We have to first identify the opportunities in the market and use our resources to keep expanding our accumulated expertise. It’s a continuous process of identifying the right places to go and the key is: focus, focus, focus!

Sometimes it is very hard to say no to a business order because it would mean that for the next six months our resources and people would be working and earning revenue. However, Jumbo would rather not take a job than to compromise on areas that are not our focus or that are still beyond our capacities.

Even though Jumbo is a private company, the projects and vessels that it operates comprise large investment sums. One tends to think that these can scarcely be financed in times of financial crisis. How were Jumbo’s investments affected by the financial crisis and how is the company expecting to overcome the financial challenges the crisis has caused?
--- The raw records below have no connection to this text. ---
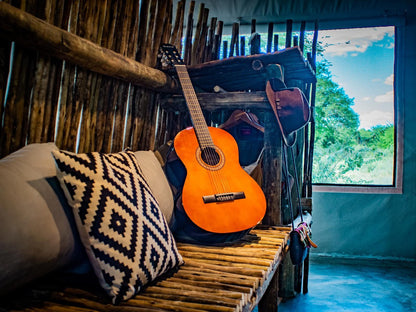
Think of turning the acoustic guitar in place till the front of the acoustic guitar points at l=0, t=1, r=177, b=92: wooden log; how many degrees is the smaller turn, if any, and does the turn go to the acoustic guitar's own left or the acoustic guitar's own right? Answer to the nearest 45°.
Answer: approximately 45° to the acoustic guitar's own right

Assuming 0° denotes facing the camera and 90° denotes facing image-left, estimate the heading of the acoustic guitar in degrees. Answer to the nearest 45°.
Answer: approximately 0°

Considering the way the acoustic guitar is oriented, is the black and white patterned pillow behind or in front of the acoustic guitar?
in front

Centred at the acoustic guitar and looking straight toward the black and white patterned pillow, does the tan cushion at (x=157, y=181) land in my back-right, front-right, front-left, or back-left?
front-right

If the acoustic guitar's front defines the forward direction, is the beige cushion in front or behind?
in front

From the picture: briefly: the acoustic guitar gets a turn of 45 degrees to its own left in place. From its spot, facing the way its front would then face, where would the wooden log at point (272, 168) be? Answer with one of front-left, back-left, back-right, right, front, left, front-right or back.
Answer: left
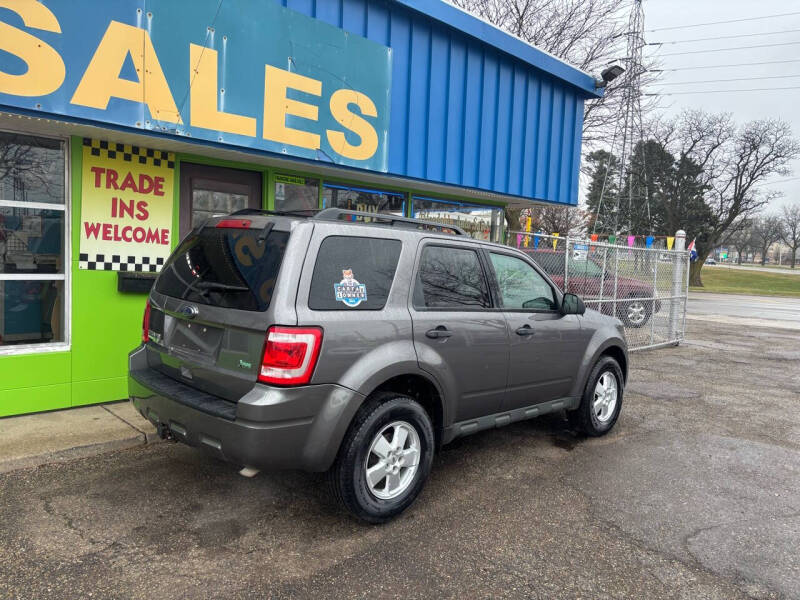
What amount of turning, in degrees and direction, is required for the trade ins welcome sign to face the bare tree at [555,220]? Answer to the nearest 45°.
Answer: approximately 90° to its left

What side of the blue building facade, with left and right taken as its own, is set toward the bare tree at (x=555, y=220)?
left

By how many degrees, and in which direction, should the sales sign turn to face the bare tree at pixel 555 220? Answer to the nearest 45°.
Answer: approximately 90° to its left

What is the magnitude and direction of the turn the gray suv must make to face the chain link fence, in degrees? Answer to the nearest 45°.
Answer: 0° — it already faces it

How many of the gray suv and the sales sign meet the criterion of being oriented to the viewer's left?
0

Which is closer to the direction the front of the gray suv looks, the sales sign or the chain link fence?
the chain link fence

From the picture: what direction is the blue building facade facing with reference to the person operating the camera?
facing the viewer and to the right of the viewer

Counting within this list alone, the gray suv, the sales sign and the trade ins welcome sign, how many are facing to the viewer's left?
0

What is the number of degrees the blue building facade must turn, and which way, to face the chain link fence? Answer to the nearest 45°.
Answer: approximately 90° to its left

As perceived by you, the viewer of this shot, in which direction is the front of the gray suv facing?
facing away from the viewer and to the right of the viewer

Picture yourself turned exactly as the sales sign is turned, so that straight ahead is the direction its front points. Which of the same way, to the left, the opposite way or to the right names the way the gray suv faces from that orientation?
to the left

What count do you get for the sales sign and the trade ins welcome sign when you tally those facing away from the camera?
0

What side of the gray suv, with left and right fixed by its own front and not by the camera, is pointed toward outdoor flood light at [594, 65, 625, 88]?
front

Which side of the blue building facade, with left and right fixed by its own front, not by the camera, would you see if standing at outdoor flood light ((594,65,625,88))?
left

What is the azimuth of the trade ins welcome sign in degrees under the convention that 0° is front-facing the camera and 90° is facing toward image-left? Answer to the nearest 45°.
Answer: approximately 315°
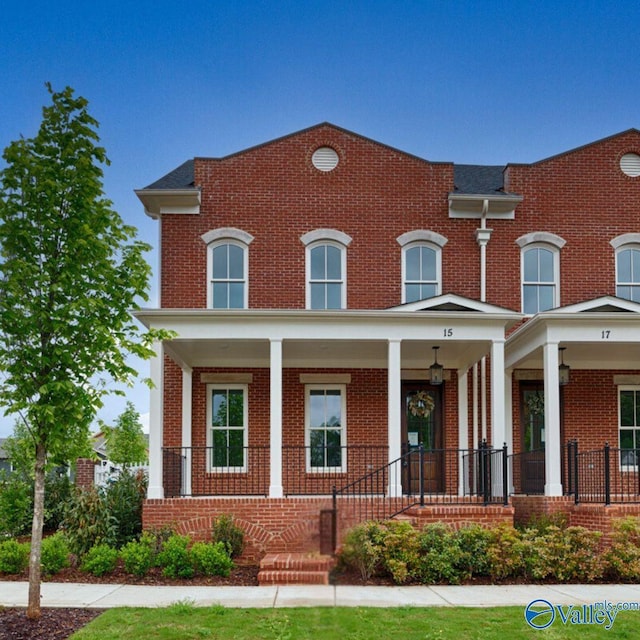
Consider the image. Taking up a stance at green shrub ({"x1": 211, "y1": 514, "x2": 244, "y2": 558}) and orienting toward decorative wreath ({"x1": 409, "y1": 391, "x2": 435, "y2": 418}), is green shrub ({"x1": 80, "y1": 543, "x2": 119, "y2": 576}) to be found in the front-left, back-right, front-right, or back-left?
back-left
This is the biggest advantage of being a privately owned company – since its origins 40 years ago Jumbo is financed very conservatively. Surely we don’t want to be overleveraged! This is in line with our strategy to be the best, not the biggest. Jumbo has a long-term approach to this vision and keeps true to it.

It’s also true that these are hard times on the shipping side and the crisis could still get much worse. Furthermore, any L-shaped recovery underperforms new tonnage coming into the market. However, since Jumbo is in an excellent financial position, it is able to assess the best investment options in heavy lift and offshore. Therefore even if we need some source of financing for new or replacement ships, we are financially strong enough to get the best deals available.
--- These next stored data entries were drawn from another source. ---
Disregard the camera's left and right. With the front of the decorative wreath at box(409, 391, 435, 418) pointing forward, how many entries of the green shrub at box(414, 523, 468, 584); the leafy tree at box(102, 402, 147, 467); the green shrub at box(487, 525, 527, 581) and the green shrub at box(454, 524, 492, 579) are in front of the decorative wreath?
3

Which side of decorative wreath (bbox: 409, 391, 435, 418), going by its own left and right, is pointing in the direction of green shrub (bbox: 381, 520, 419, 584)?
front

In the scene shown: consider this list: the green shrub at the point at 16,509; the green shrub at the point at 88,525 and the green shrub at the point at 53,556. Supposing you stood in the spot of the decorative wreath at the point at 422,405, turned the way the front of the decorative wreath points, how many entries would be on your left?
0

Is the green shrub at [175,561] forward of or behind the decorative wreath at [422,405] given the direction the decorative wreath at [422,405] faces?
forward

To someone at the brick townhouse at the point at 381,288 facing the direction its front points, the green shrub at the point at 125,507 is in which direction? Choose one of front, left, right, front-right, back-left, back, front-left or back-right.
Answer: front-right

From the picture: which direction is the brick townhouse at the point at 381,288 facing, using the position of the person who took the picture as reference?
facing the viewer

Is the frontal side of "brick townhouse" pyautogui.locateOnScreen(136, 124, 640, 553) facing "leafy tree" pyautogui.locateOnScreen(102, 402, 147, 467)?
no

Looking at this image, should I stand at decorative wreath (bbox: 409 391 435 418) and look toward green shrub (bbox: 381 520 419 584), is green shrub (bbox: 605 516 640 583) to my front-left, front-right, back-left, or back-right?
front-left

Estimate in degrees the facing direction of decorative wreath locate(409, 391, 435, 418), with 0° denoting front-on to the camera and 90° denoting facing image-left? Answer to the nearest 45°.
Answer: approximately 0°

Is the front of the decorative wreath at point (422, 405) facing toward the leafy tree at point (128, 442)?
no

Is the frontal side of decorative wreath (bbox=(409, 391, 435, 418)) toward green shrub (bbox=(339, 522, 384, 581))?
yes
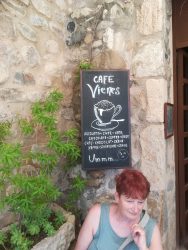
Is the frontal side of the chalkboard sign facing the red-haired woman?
yes

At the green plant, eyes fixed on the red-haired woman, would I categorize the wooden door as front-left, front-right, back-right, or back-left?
front-left

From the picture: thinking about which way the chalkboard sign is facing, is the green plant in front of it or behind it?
in front

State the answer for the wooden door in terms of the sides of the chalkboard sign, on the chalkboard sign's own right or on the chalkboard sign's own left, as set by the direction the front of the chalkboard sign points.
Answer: on the chalkboard sign's own left

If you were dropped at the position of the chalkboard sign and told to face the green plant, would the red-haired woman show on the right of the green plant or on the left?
left

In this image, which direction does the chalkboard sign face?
toward the camera

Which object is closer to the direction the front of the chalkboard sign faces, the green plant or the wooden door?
the green plant
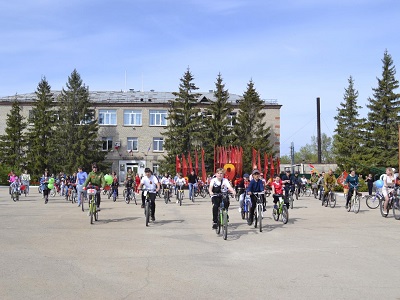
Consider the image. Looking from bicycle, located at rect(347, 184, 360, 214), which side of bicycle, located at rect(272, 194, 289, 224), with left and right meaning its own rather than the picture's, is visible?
left

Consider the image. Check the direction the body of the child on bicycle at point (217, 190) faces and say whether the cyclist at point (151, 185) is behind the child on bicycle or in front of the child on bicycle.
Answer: behind

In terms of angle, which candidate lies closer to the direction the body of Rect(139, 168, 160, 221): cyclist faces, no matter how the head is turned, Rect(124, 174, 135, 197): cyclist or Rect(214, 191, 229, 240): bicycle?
the bicycle

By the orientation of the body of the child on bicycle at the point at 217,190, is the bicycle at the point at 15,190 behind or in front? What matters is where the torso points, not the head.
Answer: behind

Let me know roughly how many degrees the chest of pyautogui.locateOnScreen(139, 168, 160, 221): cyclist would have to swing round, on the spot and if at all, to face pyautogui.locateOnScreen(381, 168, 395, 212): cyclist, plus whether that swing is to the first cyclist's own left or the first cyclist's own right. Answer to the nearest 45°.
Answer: approximately 90° to the first cyclist's own left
How do you envision the future of Jumbo in the coming years?

Firstly, our main priority is to keep on building an accident-free company both in shipping and offshore. Our continuous ‘Stay Well’ safety campaign and our in-house Dual Crane Ship Simulator are key instruments in achieving this goal.

Secondly, Jumbo Shipping’s main ambition is to continue as the absolute market leader in the top segments of the market and have a comfortable position in the middle segment, always trying to stay one step ahead of the market in terms of quality. Once again, it’s about being the best, not the biggest. Furthermore, Jumbo’s proximity to its clients allow us to identify the best opportunities and most promising niches for further growth – though at a much more gradual pace than with our offshore business.

Then, thirdly, Jumbo Offshore. In the last six years Jumbo has done some very challenging jobs and is continuously building its reputation of specialized expertise in the offshore industry. If Jumbo Offshore can match the reputation, the quality and worldwide reputation of Jumbo Shipping, this would be a great achievement. Every day we work hard to achieve this goal and I’m very confident that we will manage to do this over the next five to ten years.

Even though the Dutch Oil & Gas Industry is relatively small compared to international standards, the country has produced many flagship players across the entire value chain – from Shell to Fugro, from Damen to Huisman. Would you say that the so-called Dutch expertise and Dutch entrepreneurship are common assets of the Dutch Oil & Gas industry or they are simply part of a very successful branding initiative?

Even though such national perceptions and generalizations may sometimes be hard to materialize, there is definitely a specific image of entrepreneurship and excellence attached to the Dutch companies in the international industry. For instance, at the OTC the Dutch pavilion is the biggest, since all the Dutch companies exhibit in the same area. Thus, we are recognized as a block where quality and ‘smart risk-taking’ seems to be the norm. The Netherlands have a strong maritime cluster, in which shipowners, shipbuilders, suppliers and other participants often work closely together to realize innovations.

Besides, in the past decades many Dutch companies have become world leaders in their niches. Small or big, they are either the best or one of the best in their field – from the service industry to the E&P and so on. As you mentioned, Jumbo is already an example of that in the heavy lift business and we try to do exactly the same offshore.